Being stuck inside in the city in a storm is bad enough, but given that our regional airports are an infernal nightmare to negotiate even when the weather is fair, the true horror of the past few days was being caught away from Los Angeles and trying to get home. My friend Amy Anderson made the mistake of being in Oregon for a fun weekend getaway when the skies began to darken. On the flight back in, they experienced extreme turbulence, pulled back up and circled the airport for 40 minutes, then were rerouted to San Diego, where hours later, the airline generously offered them a flight back to L.A. featuring an overnight layover in San Jose with no hotel voucher.

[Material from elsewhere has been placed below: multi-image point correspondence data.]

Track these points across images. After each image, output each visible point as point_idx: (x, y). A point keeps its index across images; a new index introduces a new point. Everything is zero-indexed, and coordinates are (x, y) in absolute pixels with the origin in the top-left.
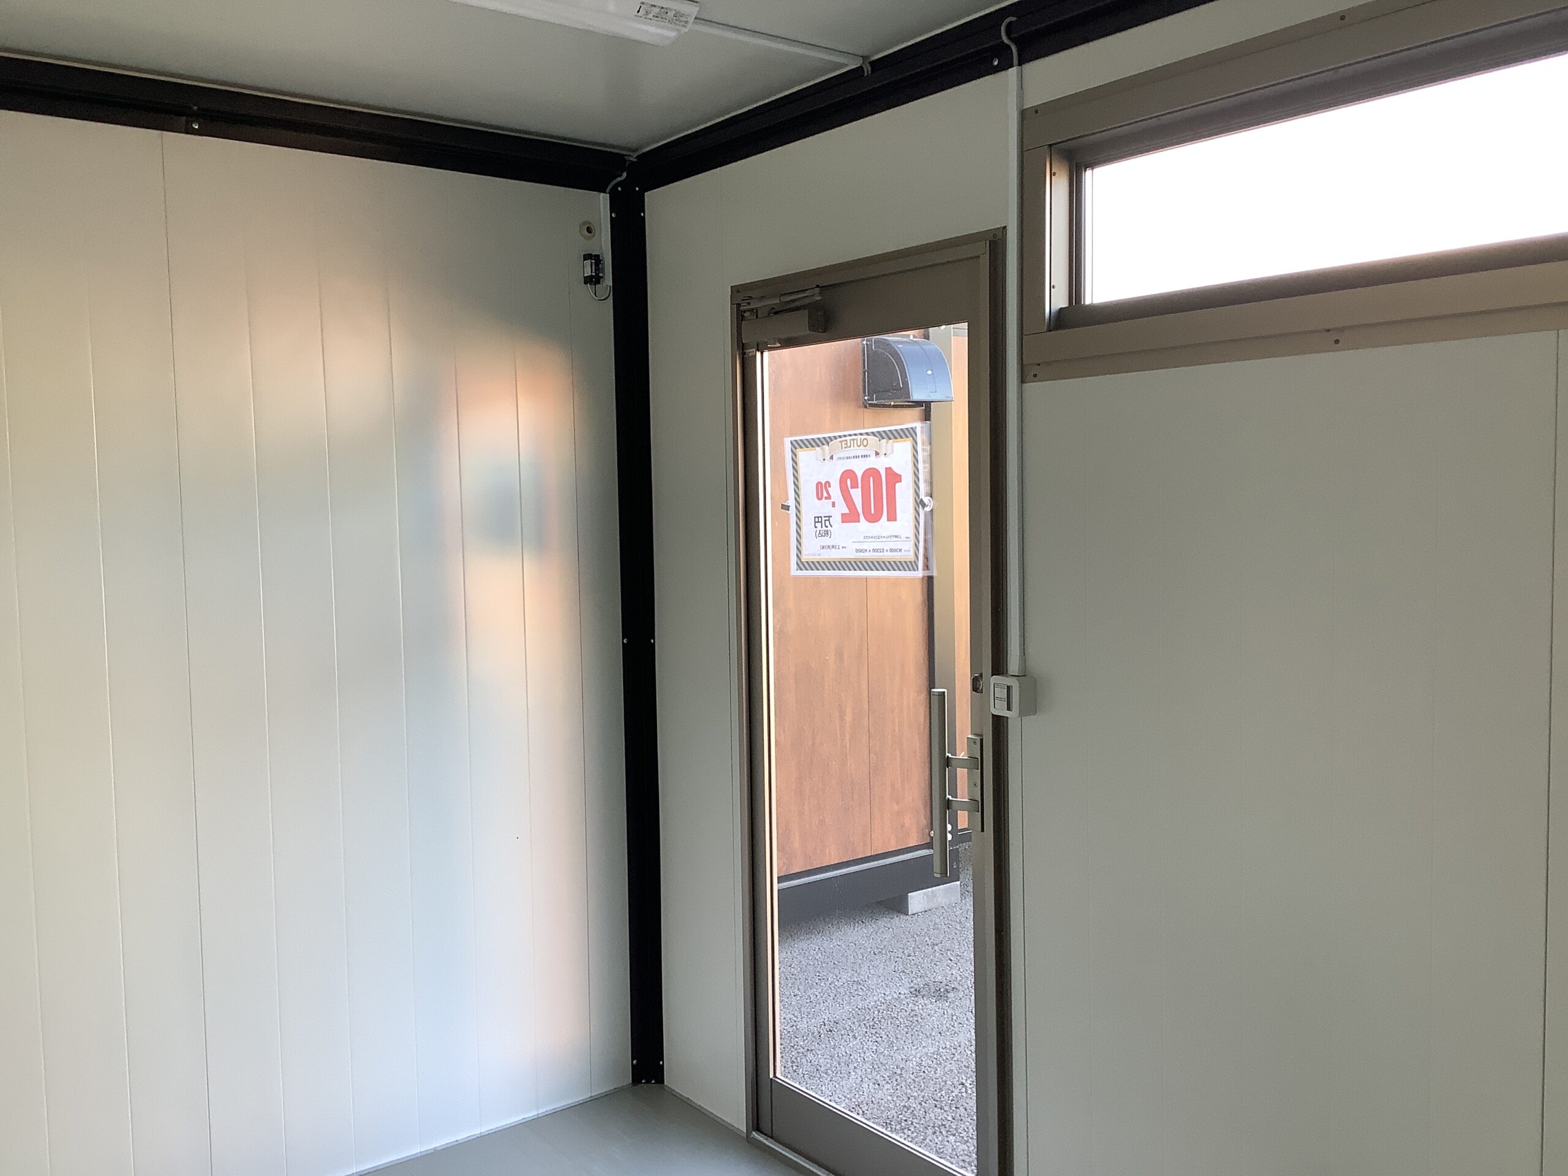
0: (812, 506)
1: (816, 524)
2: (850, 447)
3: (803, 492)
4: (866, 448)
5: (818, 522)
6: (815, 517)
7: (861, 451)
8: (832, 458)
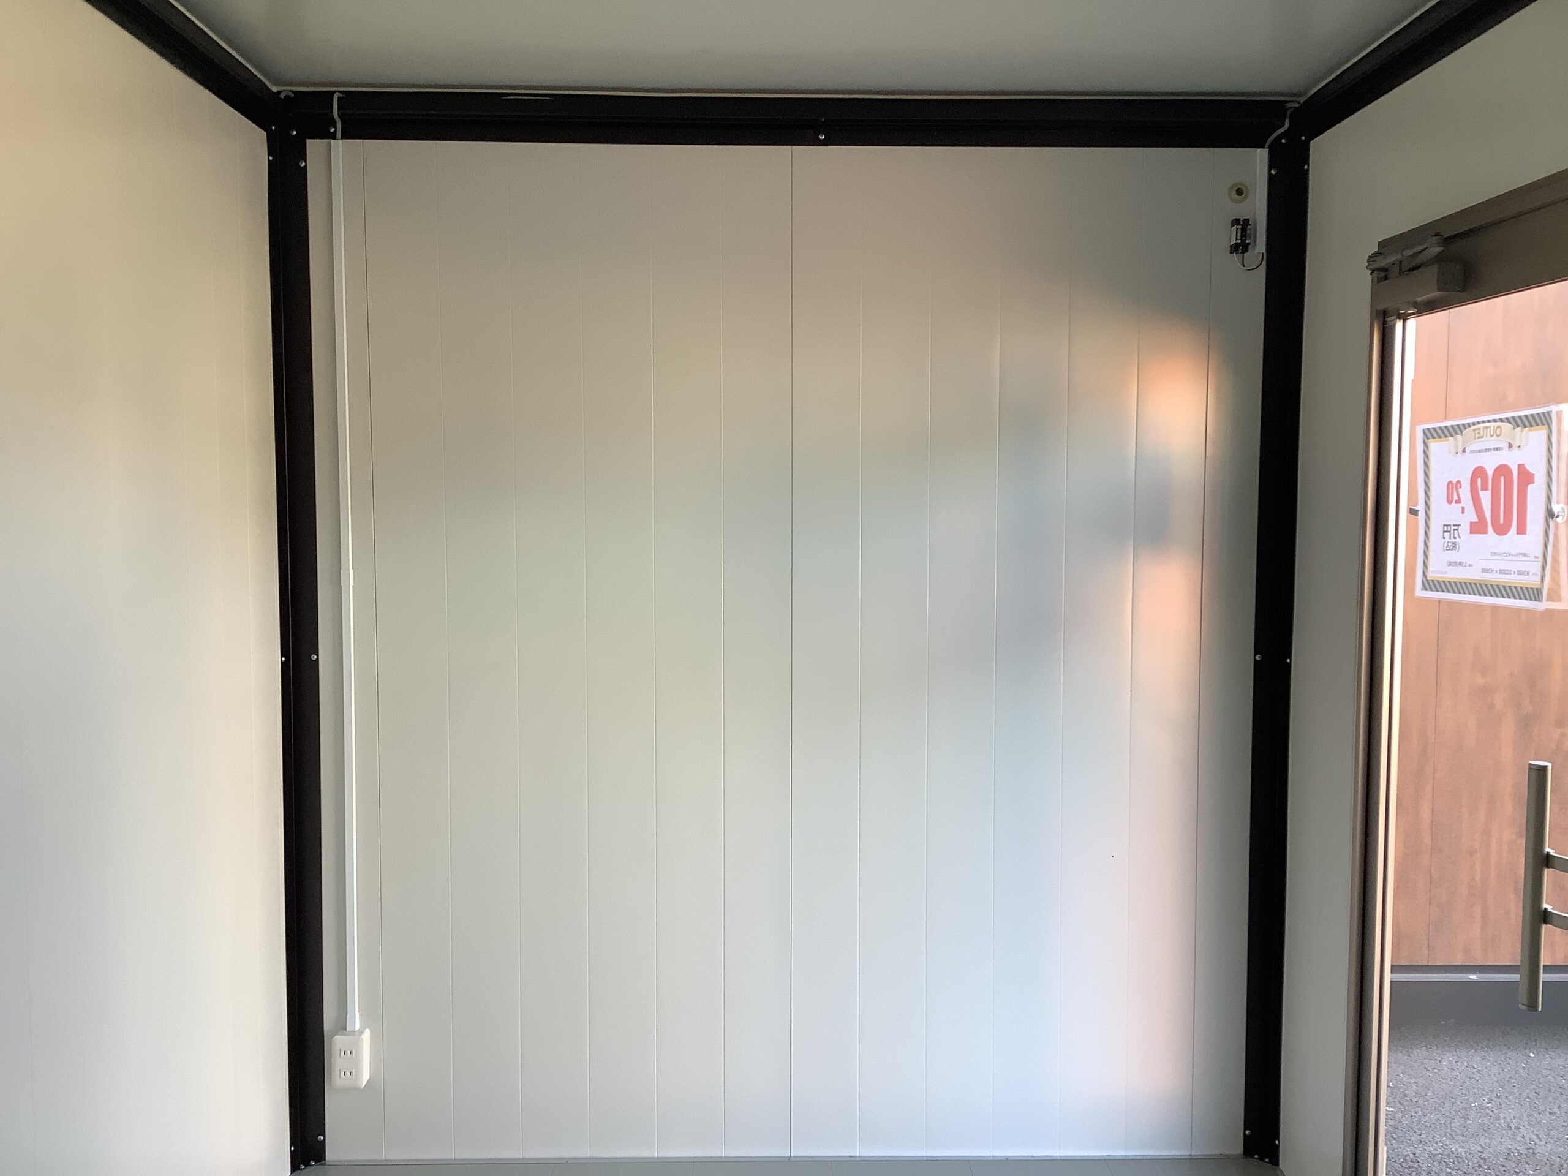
0: (1442, 512)
1: (1445, 534)
2: (1483, 437)
3: (1433, 494)
4: (1499, 438)
5: (1447, 532)
6: (1444, 525)
7: (1493, 443)
8: (1464, 451)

“I decided to share a rental car to the San Fernando Valley with a stranger I sat next to on the plane,” Amy said. “We drove through crazy wind and rain for hours. I didn’t get home until 1:40 a.m., I hadn’t eaten for 12 hours, and my bladder was about to explode.”
The reality is that when it comes to the weather, business as usual is no longer usual, even for places that smirk at cities that shut down for snow days.
Climate change isn’t the future, it’s the present, and we have just begun to experience its impact firsthand. The jury is still out as to whether we can stave off the worst of what’s coming, given that we’re almost certainly going to blow through the “1.5 degrees of warming” threshold that scientists warned would lead to catastrophe. According to the United Nations, we’ve already seen over the past 50 years, 2 million excess global deaths and $4.3 trillion in economic losses from extreme weather events, and these are only becoming more frequent — and more intense.
Most Americans, and certainly most Angelenos, are still mostly insulated from the harm caused by “once in a millennium” meteorological incidents, though Illinois, Kentucky, St. Louis and Dallas haven’t been so lucky, with all four of them experiencing thousand-year storms in 2022 alone. But maybe news that this once-every-two-decade deluge we’re getting right now will happen 2.5 times more frequently in decades to come will prod annoyed and anxious residents of La La Land to take the climate crisis more seriously.
Either that, or we’ll have to start importing street kayaks from New York.